Former French minister Caroline Cayeux was convicted of tax fraud on May 11, 2024, after under-reporting millions of euros in assets [1].
The conviction of a former minister for Territorial Collectivities and former mayor of Beauvais highlights the legal scrutiny facing high-ranking French officials regarding financial transparency and wealth tax compliance.
A Paris prosecutor’s office said the ruling found that Cayeux understated her personal wealth by €11.7 million [1], [2]. This omission allowed her to evade the national wealth tax, known as the impôt sur la fortune [1], [3].
Court documents indicate that her reconstituted net wealth was determined to be over €20 million [1]. The discrepancy between her reported assets and her actual holdings formed the basis of the fraud charges.
As a result of the conviction, Cayeux was sentenced to 10 months in prison [1], [4]. However, the court granted a suspension for the prison term, meaning she will not serve time behind bars unless further legal violations occur [1], [4]. In addition to the suspended sentence, the court imposed a fine [1], [4].

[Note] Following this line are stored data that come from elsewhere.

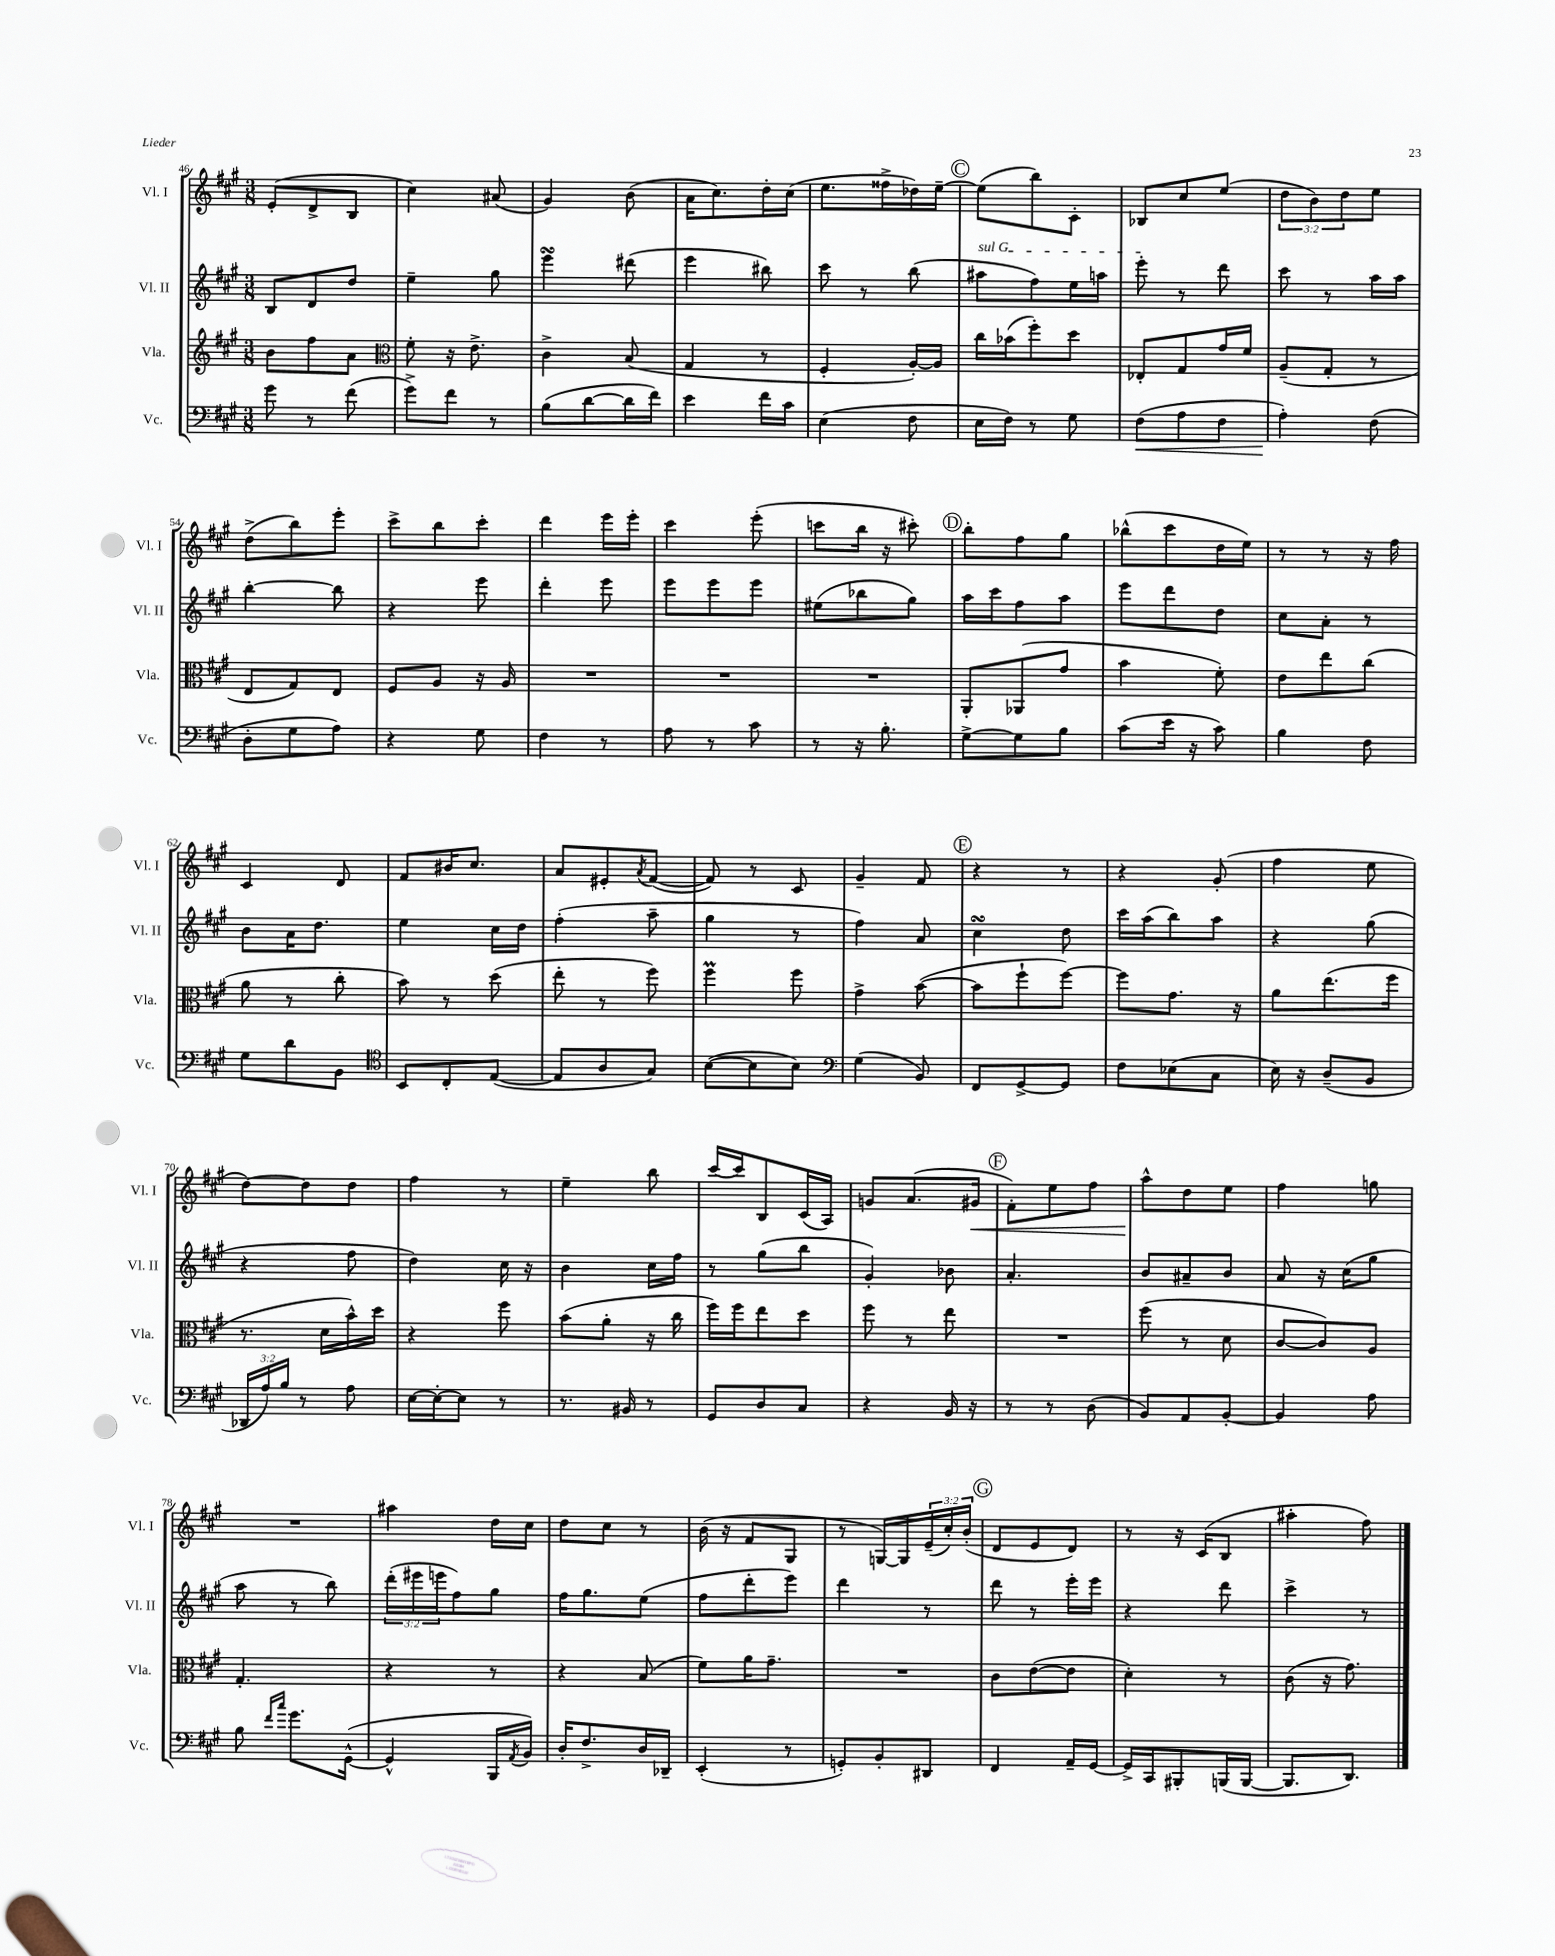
<<
\new StaffGroup <<
\new Staff = "s0" \with { instrumentName = "Vl. I" shortInstrumentName = "Vl. I" } {
    \clef treble \key a \major \numericTimeSignature \time 3/8 \override Staff.TupletNumber.text = #tuplet-number::calc-fraction-text
    e'8-.( d'8-> b8 |
    cis''4) ais'8( |
    gis'4) b'8( |
    a'16 cis''8.) d''16-. cis''16( |
    e''8. fisis''16-> des''16) e''16~-- |
    \mark \markup { \circle "C" } e''8( b''8) cis'8-. |
    bes8 cis''8 e''8( |
    \tuplet 3/2 { d''8 b'8) d''8 } e''8 |
    d''8->( b''8) e'''8-. |
    cis'''8-> b''8 cis'''8-. |
    d'''4 e'''16 e'''16-. |
    cis'''4 e'''8-.( |
    c'''8 b''16 r16 cis'''8-.) |
    \mark \markup { \circle "D" } b''8-. fis''8 gis''8 |
    bes''8-^( cis'''8 d''16 e''16) |
    r8 r8 r16 fis''16 |
    cis'4 d'8 |
    fis'8 bis'16 cis''8. |
    a'8 eis'8-. \acciaccatura { a'8 } fis'8~( |
    fis'8) r8 cis'8 |
    gis'4-- fis'8 |
    \mark \markup { \circle "E" } r4 r8 |
    r4 gis'8-.( |
    fis''4 e''8 |
    d''8~) d''8 d''8 |
    fis''4 r8 |
    e''4-- b''8 |
    cis'''16~ cis'''16 b8 cis'16( a16) |
    g'8 a'8.( gis'16\< |
    \mark \markup { \circle "F" } fis'8-.) e''8 fis''8 |
    a''8-^\! d''8 e''8 |
    fis''4 g''8 |
    R4. |
    ais''4 d''16 cis''16 |
    d''8 cis''8 r8 |
    b'16( r16 fis'8 gis8 |
    r8 g16~) g16 \tuplet 3/2 { e'16--( cis''16-.) b'16-.( } |
    \mark \markup { \circle "G" } d'8 e'8 d'8) |
    r8 r16 cis'16( b8 |
    ais''4-. fis''8) \bar "|." |
}
\new Staff = "s1" \with { instrumentName = "Vl. II" shortInstrumentName = "Vl. II" } {
    \clef treble \key a \major \numericTimeSignature \time 3/8 \override Staff.TupletNumber.text = #tuplet-number::calc-fraction-text
    b8 d'8 d''8 |
    e''4-- gis''8 |
    e'''4\turn dis'''8( |
    e'''4 bis''8) |
    cis'''8 r8 b''8( |
    \mark \markup { \circle "C" } \once \override TextSpanner.bound-details.left.text = \markup { \italic "sul G" } ais''8\startTextSpan fis''8) e''16 a''16 |
    e'''8-.\stopTextSpan r8 d'''8 |
    cis'''8 r8 a''16 a''16 |
    b''4~-. b''8 |
    r4 e'''8 |
    d'''4-. e'''8 |
    e'''8 e'''8 e'''8 |
    eis''8( bes''8 gis''8) |
    \mark \markup { \circle "D" } a''16 cis'''16 fis''8 a''8 |
    e'''8 d'''8 d''8 |
    cis''8 a'8-. r8 |
    b'8 a'16 d''8. |
    e''4 cis''16 d''16 |
    fis''4-.( a''8-- |
    gis''4 r8 |
    fis''4) a'8 |
    \mark \markup { \circle "E" } cis''4\turn d''8 |
    cis'''16 a''16( b''8) a''8 |
    r4 gis''8( |
    r4 fis''8 |
    d''4) cis''16 r16 |
    b'4 cis''16 fis''16 |
    r8 gis''8( b''8 |
    gis'4-.) bes'8 |
    \mark \markup { \circle "F" } a'4.-. |
    b'8 ais'8-- b'8 |
    a'8 r16 cis''16( gis''8 |
    a''8 r8 b''8) |
    \tuplet 3/2 { d'''16-.( eis'''16 e'''16 } fis''8) gis''8 |
    fis''16 gis''8. e''8( |
    fis''8 d'''8-. e'''8) |
    d'''4 r8 |
    \mark \markup { \circle "G" } d'''8 r8 e'''16-. e'''16 |
    r4 d'''8 |
    cis'''4-> r8 \bar "|." |
}
\new Staff = "s2" \with { instrumentName = "Vla." shortInstrumentName = "Vla." } {
    \clef treble \key a \major \numericTimeSignature \time 3/8
    b'8 fis''8 a'8 |
    \clef alto fis'8-. r16 e'8.-> |
    cis'4-> b8( |
    gis4 r8 |
    fis4-. a16~-.) a16 |
    \mark \markup { \circle "C" } cis''16 bes'16( fis''8-.) d''8 |
    ees8-. gis8 gis'16 fis'16 |
    a8--( gis8-. r8 |
    e8 gis8) e8 |
    fis8 a8 r16 a16 |
    R4. |
    R4. |
    R4. |
    \mark \markup { \circle "D" } a,8-. aes,8( gis'8 |
    b'4 fis'8-.) |
    e'8 e''8 cis''8( |
    a'8 r8 cis''8-. |
    b'8) r8 d''8( |
    e''8-. r8 fis''8) |
    fis''4\prall fis''8 |
    gis'4-> b'8~( |
    \mark \markup { \circle "E" } b'8 fis''8-! fis''8~) |
    fis''8 gis'8. r16 |
    a'8 e''8.( fis''16 |
    r8. d'16 b'16-^) d''16 |
    r4 fis''8 |
    b'8( a'8-. r16 cis''16 |
    fis''16) fis''16 e''8 d''8 |
    fis''8 r8 e''8 |
    \mark \markup { \circle "F" } R4. |
    fis''8( r8 d'8 |
    cis'8~ cis'8) a8 |
    gis4.-. |
    r4 r8 |
    r4 b8( |
    fis'8) a'16 gis'8.-- |
    R4. |
    \mark \markup { \circle "G" } cis'8 e'8~( e'8 |
    d'4-.) r8 |
    cis'8( r16 gis'8.) \bar "|." |
}
\new Staff = "s3" \with { instrumentName = "Vc." shortInstrumentName = "Vc." } {
    \clef bass \key a \major \numericTimeSignature \time 3/8 \override Staff.TupletNumber.text = #tuplet-number::calc-fraction-text
    gis'8 r8 fis'8( |
    gis'8->) fis'8 r8 |
    b8( d'8~ d'16 fis'16) |
    e'4 fis'16 cis'16 |
    e4( fis8 |
    \mark \markup { \circle "C" } e16 fis16) r8 gis8 |
    fis8\<( a8 fis8 |
    a4-.\!) fis8( |
    d8-. gis8 a8) |
    r4 gis8 |
    fis4 r8 |
    a8 r8 cis'8 |
    r8 r16 b8.-. |
    \mark \markup { \circle "D" } gis8~-> gis8 b8 |
    cis'8( e'16 r16 cis'8) |
    b4 fis8 |
    gis8 d'8 b,8 |
    \clef tenor b,8 cis8-. e8~( |
    e8 a8 gis8) |
    b8~( b8 b8) |
    \clef bass gis4( b,8) |
    \mark \markup { \circle "E" } fis,8 gis,8~-> gis,8 |
    fis8 ees8( cis8 |
    e16) r16 d8--( b,8 |
    \tuplet 3/2 { des,16 a16) b16 } r8 a8 |
    e16~ e16~-. e8 r8 |
    r8. bis,16 r8 |
    gis,8 d8 cis8 |
    r4 b,16 r16 |
    \mark \markup { \circle "F" } r8 r8 d8( |
    b,8) a,8 b,8~-. |
    b,4 a8 |
    b8 \grace { fis'16 cis''16 } gis'8. gis,16~-^( |
    gis,4-^ b,,16 \acciaccatura { a,8 } b,16) |
    d16-. fis8.-> d16 des,16-- |
    e,4-.( r8 |
    g,8-.) b,8-. dis,8 |
    \mark \markup { \circle "G" } fis,4 a,16-- gis,16~ |
    gis,16-> cis,16 bis,,8-. b,,16( b,,16~ |
    b,,8. d,8.) \bar "|." |
}
>>
>>
\layout { \context { \Score currentBarNumber = #46 } }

The case has drawn attention to the mechanisms of asset declaration for public officials in France. By failing to report a significant portion of her portfolio, Cayeux bypassed the fiscal obligations required of the country's wealthiest citizens, a move that the court deemed fraudulent.
“Caroline Cayeux was convicted of tax fraud on May 11, 2024”
This ruling underscores the French judiciary's willingness to penalize political figures for financial irregularities. By targeting a former minister, the court reinforces the necessity of accurate asset disclosure to maintain the integrity of the wealth tax system and public trust in government leadership.